Anne Géneau, présidente des Petits Frères des Pauvres, alerte sur la précarité et l’isolement des aînés, des réalités souvent invisibles. En cette Journée de lutte contre la précarité énergétique, il est bon de rappeler son message qui invite à bâtir une société plus inclusive, où le vieillissement rime avec dignité et lien social.
Les Petits Frères des Pauvres se sont donné pour mission de soutenir les personnes âgées les plus précaires et isolées, car ces deux facteurs forment une spirale d’exclusion. « Nous avons une mission de plaidoyer que nous assurons », explique Anne Géneau, Présidente de l’association. « Notre slogan, « Non à l’isolement de nos aînés », représente notre engagement pour briser cet isolement au quotidien. »
Dans le cadre de leur mission, les Petits Frères des Pauvres accompagnent les personnes âgées sans-abri dans un parcours de relogement pour sortir de la précarité.
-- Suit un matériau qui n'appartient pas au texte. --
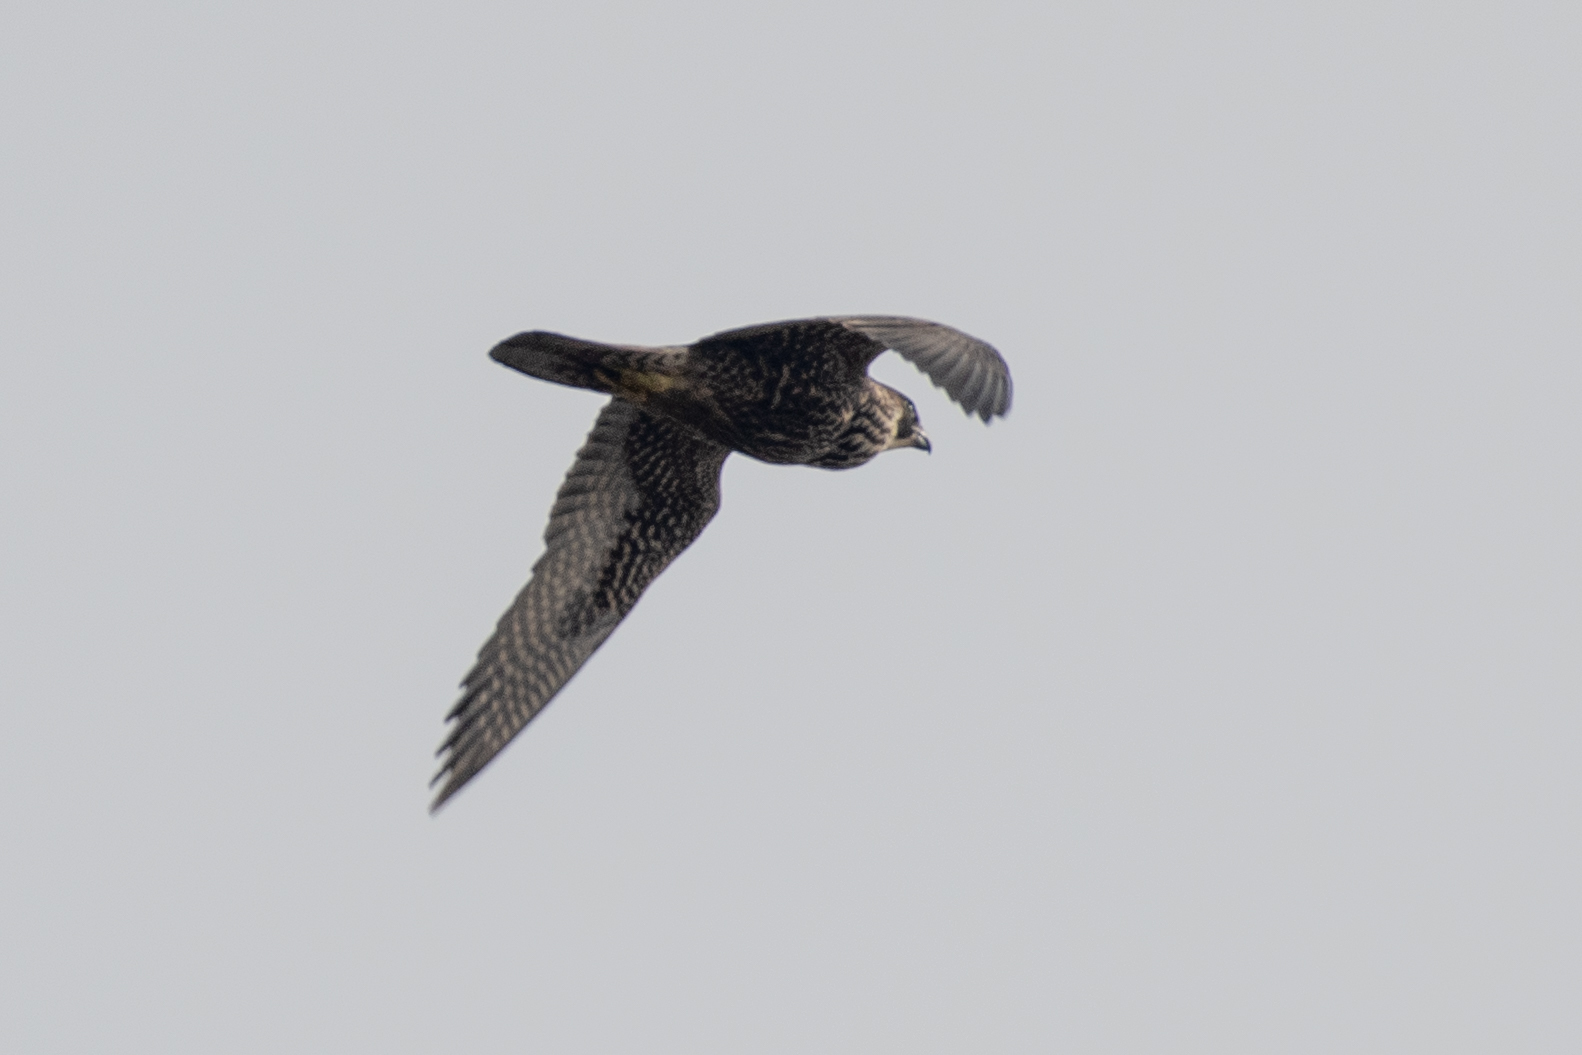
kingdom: Animalia
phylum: Chordata
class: Aves
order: Falconiformes
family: Falconidae
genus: Falco
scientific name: Falco peregrinus
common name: Peregrine falcon
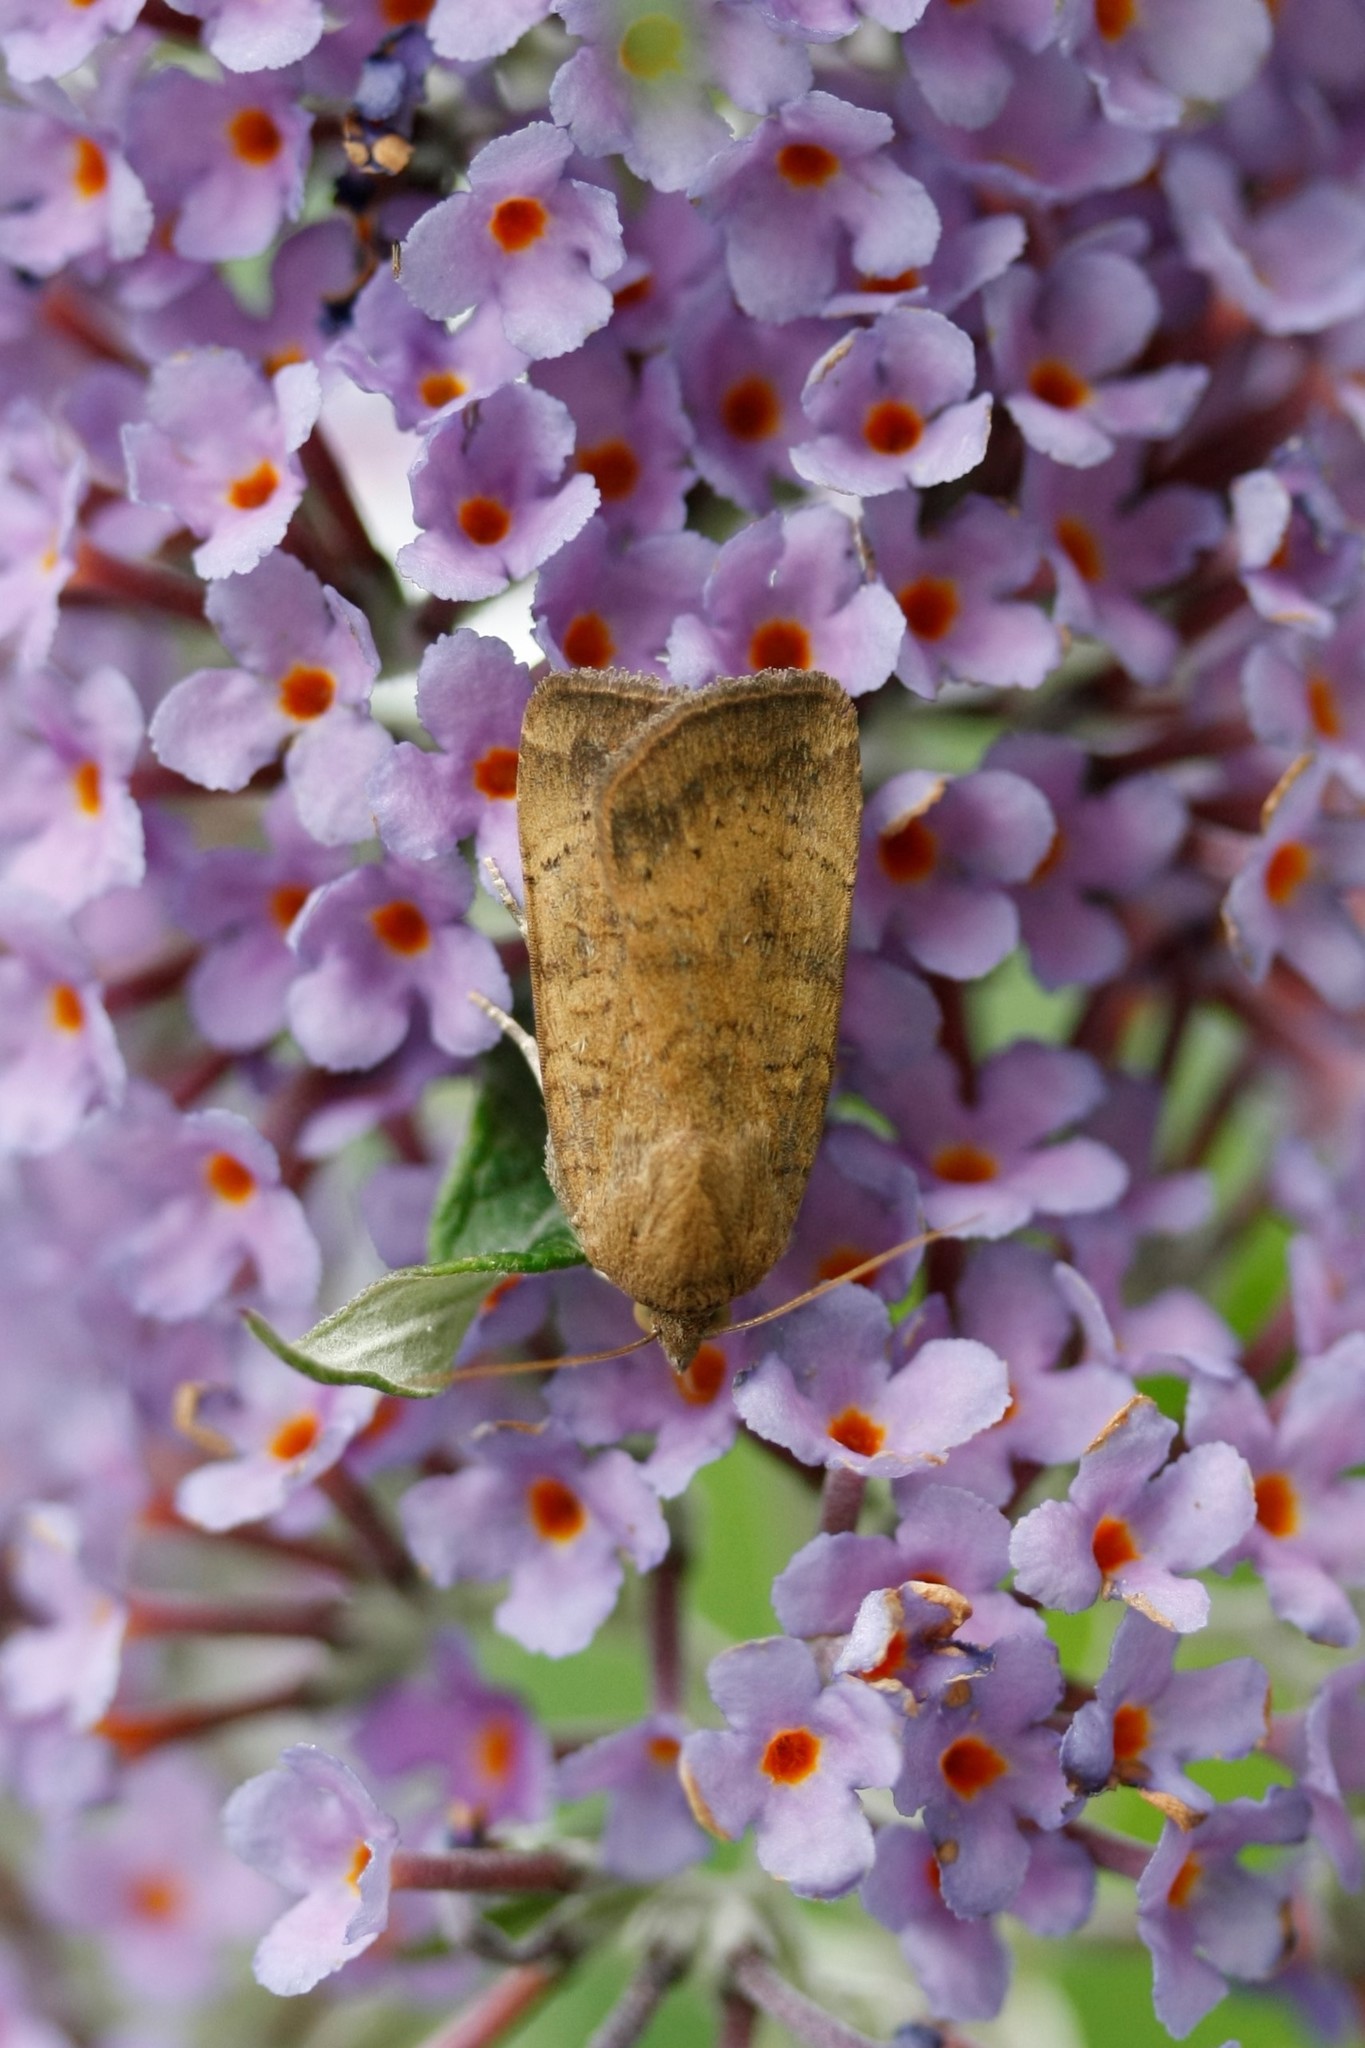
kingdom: Animalia
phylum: Arthropoda
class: Insecta
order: Lepidoptera
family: Noctuidae
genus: Noctua
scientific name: Noctua interjecta
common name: Least yellow underwing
Comme le rappelle Anne Géneau, « nous avons des équipes qui accompagnent les personnes en grande précarité, parfois venant de la rue, dans un parcours qui passe par l’hôtel, la pension de famille, jusqu’à une location stable. ».
Inclusion urbaine et lien intergénérationnel : des défis de société
Penser l’inclusion des personnes âgées dans l’espace public est primordial souligne Anne Géneau. « Il faut créer une ville pour tout le monde », le vieillissement doit être vu sous un angle inclusif. L’urbanisme, la mobilité, et même la présence de bancs publics sont autant d’éléments qui impactent directement la vie des personnes âgées. « Si vous pensez à une ville avec des chemins adaptés pour les balades mais que vous enlevez tous les bancs, sous prétexte qu’ils sont utilisés par les jeunes qui font du bruit, vous ratez quelque chose » ajoute-t-elle. Une approche de « vivre ensemble » dans les villes, qui doit intègrer d’autres dimensions comme l’urbanisme par exemple.
L’association défend également le renforcement des liens intergénérationnels. « Je n’aime pas trop l’idée de mettre des Ehpad à côté des crèches, c’est très réducteur. Sans une véritable animation entre les deux, il ne se passera rien. Il faut créer du lien intergénérationnel, sans quoi on n’arrivera jamais à vivre ensemble. Le sentiment d’utilité est crucial, tout comme l’accessibilité à une mobilité adaptée pour permettre aux aînés de continuer à s’investir dans la vie de la cité, même avec une canne. » Ces liens permettent de transmettre aux plus jeunes tout en restaurant un sentiment d’utilité pour les plus âgés. Il est essentiel de comprendre qu’une personne âgée n’est pas simplement un « objet de soin » précise-t-elle.
Vers une société plus inclusive
Anne Géneau souligne que la fracture numérique renforce la mise à l’écart de nombreux seniors, déjà en situation de précarité. « Beaucoup sont exclus parce qu’on les contraint à utiliser des outils qu’ils ne maîtrisent pas. Les gens savent utiliser un téléphone, prendre une photo, mais remplir un document administratif, c’est autre chose », analyse-t-elle. Pour remédier à cette inégalité discriminante, elle propose des solutions concrètes, comme la mise en place d’ateliers numériques intergénérationnels où jeunes et aînés pourraient apprendre ensemble. « Il faut aussi remettre de l’humain dans les points d’accueil, pour accompagner les personnes », insiste-t-elle, pointant la nécessité de recréer du lien social dans un monde de plus en plus dématérialisé.